Bir insanın doğru olmadığını bildiği halde, iddia ettiği şeyden çekinmemesi. Siz ısrar ettikçe sizi aşağılayan küfürler etmekten çekinmeyen, yenilgiyi asla kabullenmek istemeyen ve baktı köşeye sıkıştı "benim kendime göre nedenlerim var" diyen insancıklara sinir olurum. Bunların hayat felsefeleri "Yenilgiyi kabul etmezseniz kaybetmiş sayılmazsınız" özdeyişi üzerine kuruludur. Ayrıca bu insanlar kaybettiklerini kabullendikleri an sizi farklı bir kategoride yarışmaya çağırırmış gibi, "Baskete gel de yeneyim seni" gibi anlamsız, konuyla kel alaka olan bir cümle kurup kendilerini üste atmaya çalışırlar.
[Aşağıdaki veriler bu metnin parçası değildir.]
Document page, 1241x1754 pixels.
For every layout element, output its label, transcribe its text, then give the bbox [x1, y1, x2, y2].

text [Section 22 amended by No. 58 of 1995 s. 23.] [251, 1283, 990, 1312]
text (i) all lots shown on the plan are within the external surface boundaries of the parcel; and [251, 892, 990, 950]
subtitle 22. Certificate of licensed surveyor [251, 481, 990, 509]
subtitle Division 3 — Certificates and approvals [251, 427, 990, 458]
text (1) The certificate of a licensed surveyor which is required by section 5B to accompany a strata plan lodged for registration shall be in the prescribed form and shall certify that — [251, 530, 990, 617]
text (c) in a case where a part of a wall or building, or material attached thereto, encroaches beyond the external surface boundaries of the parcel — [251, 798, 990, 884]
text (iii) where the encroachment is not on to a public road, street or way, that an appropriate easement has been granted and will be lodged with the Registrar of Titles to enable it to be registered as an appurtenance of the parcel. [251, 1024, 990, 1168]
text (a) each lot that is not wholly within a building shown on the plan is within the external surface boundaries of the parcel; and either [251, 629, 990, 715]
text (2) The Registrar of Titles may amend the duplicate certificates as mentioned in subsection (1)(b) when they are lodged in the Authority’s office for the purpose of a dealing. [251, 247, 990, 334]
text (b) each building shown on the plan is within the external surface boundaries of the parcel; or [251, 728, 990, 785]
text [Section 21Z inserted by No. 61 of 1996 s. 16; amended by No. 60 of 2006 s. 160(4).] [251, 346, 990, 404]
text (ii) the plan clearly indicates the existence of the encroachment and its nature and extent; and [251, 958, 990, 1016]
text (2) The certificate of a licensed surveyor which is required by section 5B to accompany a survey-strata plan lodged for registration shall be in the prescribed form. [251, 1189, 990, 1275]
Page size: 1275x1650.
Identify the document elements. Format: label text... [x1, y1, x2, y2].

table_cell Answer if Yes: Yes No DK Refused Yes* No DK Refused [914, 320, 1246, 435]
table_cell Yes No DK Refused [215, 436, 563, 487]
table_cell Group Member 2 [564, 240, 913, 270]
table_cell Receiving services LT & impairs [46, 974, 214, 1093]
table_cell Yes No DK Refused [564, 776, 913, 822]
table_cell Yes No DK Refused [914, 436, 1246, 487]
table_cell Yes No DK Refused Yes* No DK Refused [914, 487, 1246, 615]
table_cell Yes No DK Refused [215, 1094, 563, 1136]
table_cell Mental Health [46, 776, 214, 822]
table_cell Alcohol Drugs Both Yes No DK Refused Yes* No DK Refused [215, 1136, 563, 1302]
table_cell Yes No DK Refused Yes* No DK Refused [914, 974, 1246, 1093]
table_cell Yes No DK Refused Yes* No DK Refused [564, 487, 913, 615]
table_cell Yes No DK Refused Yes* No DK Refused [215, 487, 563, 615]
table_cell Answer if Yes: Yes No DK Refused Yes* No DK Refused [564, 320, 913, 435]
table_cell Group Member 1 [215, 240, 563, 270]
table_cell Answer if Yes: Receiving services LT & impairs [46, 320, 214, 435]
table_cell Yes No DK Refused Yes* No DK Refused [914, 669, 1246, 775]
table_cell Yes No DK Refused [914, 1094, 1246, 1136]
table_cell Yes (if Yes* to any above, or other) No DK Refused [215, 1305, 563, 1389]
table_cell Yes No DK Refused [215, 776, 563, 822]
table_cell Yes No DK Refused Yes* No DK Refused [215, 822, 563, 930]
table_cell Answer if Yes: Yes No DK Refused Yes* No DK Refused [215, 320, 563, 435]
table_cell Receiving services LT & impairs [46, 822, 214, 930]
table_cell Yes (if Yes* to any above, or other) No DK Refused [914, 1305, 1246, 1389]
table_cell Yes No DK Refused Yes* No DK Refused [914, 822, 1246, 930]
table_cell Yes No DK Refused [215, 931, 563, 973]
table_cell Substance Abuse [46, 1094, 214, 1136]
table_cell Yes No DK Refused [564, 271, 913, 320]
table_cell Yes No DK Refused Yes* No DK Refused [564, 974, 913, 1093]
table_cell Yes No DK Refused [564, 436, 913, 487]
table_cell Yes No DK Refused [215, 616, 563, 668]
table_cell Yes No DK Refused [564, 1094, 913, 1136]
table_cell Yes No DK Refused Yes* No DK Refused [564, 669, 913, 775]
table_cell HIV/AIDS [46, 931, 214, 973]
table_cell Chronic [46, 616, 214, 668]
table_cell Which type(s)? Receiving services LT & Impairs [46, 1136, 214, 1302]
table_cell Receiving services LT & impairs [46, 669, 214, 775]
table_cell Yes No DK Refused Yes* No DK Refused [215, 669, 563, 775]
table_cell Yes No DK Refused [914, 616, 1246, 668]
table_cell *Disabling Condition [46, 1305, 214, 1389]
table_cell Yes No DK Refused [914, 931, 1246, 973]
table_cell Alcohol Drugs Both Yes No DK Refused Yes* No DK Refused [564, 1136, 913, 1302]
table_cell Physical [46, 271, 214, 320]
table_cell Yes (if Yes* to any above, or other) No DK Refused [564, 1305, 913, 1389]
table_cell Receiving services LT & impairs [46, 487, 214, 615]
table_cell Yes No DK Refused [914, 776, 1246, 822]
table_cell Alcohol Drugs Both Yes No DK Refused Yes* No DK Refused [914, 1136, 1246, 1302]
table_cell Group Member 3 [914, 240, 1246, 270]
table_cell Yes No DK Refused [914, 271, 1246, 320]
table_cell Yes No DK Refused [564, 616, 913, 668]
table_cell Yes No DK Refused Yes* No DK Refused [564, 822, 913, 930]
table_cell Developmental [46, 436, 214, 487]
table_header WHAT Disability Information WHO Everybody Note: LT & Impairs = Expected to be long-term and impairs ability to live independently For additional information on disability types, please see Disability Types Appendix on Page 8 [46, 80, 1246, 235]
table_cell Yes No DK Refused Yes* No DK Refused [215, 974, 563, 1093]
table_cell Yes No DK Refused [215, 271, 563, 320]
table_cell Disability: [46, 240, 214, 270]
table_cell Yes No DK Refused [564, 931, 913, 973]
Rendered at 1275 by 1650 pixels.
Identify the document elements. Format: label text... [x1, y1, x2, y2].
2. olarak sorulan soruya ısrarla cevap vermek istemeyen insanlara sinirim. Sizin cevabı kerpetenle çekip alabilmeniz için soruyu 3-4 defa sormanız gerekir ki yine cevap alamayabilirsiniz. Bu tür insanlar toplu konuşmanın olduğu yerlerde sorunuzu duymamış havasına bürünerek veya lafınızı bölüp sırtınızı size dönüp başkasıyla sohbete dalma havasına girmiş olmak için sizi geçiştirirler. Nasıl ki el sıkışmak için karşınızdakine elinizi uzattığınızda eliniz boş kaldıysa mesela, bu da ona benzer bir duygudur. içinizdeki öfkeyi serbest bırakır adeta. Bu tür insanlara gerektiği kadar değer verilmelidir.
3.sü bir arkadaşınızın şaka yaparken sizi veya başka birini rencide ederek topluluğa kendini belli etmek için, popüler görünmek için sizi kullanarak kendi şaka malzemesini arkadaş grubuna satmasıdır. Bunlar öyledir ki baktı güldürdü insancıkların bir çoğunu, kim üzülmüş, kim kırılmış hiç umursamadan ısrarla rotasını değiştirmeden yelken açan insanlardır. Sıkıyorsa herkesi güldürecek bir espri yap da hepimiz gülelim.
Poposu tavana vuran insanlara ayrı bir gıcığım. Bunlar saygı kelimesinin ne demek olduğunu anlamazlar. Herkese bir tepeden bakarlar, artık kıskanmak için bir bahanelerinin kalmadığını düşünürler. Siz ona değer verirsiniz ve o sizi ...sına bile takmaz. Senin bisiklet pompasıyla şişirdiğin poponda hiç gözüm yok açıkçası.
Her cümlesinin sonuna küfür eklemeden rahat duramayanlar da var. Toplum içinde kabul görmedikleri gibi pek de iticidirler. Nitelikli konuşmasını tatlı dilli olmasını bilmezler. Hayatında bir iki kez kavga etmişlerdir mutlaka ve çarpışmayı kazanınca kanındaki özgüven patlama yapmıştır. Artık herkesi küfürle korkutabileceği sanrısına kapılır bu tarz insanlar. Kendilerini kabadayı zannederler.
Hoşlandığınız kızla tatlı tatlı sohbet ederken arkadaş grubunuzdan biri muhabbetinize katılmak istemiş olmak için muhabbetin içine eden insanlara da sinirim. Her şey yolunda derken, yemeğinizin üzerine biber dökerler.
Ve geldik en uyuz olduğum durumlardan birine, Bir arkadaşınızla buluşmuşsunuzdur veya toplu bir ortamdasınızdır. Bazı insanlar vardır kendisine soru sorulmadan konuşmazlar. Yüzüne baktığınız zaman gülümserler ama onun dışında hayat belirtisi alamazsınız. Muhabbet açayım sıkılmasın dahil olsun muhabbete dersiniz merak ettiğiniz konular hakkında sorular sorarsınız sadece cevap verir ondan sonra sus pus oturmasına devam eder. Yahu kardeşim bu katil psikolisi nereden geliyor? Sanki masadaki herkes sorgucu kendisi de "benim hakkımda ne kadar az bilirlerse o kadar iyidir" diye düşünüp konuşmama kararı almıştır. Kendini arkadaşlarından gizleyip gizemli görünmeye çalışırlar.
Bu tip insanların bu tarz tavırlarına hakkatten uyuzum. Ama aynı zamanda kendilerini çok gülünç buluyorum. Sahi biz bu insanlar olmasa ne yapardık diye de düşünüyorum.